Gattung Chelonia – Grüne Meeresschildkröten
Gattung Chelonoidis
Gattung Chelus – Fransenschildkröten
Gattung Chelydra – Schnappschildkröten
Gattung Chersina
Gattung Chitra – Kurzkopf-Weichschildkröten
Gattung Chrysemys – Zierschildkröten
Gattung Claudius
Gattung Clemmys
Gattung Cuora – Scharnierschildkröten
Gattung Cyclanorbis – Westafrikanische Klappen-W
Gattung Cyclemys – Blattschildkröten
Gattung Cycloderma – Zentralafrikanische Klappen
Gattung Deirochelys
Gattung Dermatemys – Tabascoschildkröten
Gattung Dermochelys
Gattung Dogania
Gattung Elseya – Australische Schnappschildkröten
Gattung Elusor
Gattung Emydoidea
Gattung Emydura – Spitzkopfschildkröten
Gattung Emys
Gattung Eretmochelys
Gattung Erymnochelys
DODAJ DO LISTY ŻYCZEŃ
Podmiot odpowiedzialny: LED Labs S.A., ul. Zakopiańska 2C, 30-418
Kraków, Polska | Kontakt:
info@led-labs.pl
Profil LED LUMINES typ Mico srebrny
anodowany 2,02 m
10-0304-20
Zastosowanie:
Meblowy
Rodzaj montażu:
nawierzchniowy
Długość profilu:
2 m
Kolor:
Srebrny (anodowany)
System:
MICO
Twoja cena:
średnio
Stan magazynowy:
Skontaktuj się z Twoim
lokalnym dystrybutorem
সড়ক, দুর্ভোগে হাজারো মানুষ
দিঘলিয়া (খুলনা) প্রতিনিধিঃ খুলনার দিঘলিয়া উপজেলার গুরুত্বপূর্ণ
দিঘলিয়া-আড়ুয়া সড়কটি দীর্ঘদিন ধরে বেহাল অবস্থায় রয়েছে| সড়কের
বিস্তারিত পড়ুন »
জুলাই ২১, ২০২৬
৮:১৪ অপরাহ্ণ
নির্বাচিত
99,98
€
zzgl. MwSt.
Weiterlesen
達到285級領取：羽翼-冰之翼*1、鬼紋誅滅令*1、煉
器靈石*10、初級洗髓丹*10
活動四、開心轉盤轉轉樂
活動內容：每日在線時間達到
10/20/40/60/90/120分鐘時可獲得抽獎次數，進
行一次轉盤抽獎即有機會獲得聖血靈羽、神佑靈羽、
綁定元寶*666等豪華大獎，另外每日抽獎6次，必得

## [WORK REQUIRED]
Copy out each line of the listing that contains the word "Schnappschildkröten".

## [RESULT]
Gattung Chelydra – Schnappschildkröten
Gattung Elseya – Australische Schnappschildkröten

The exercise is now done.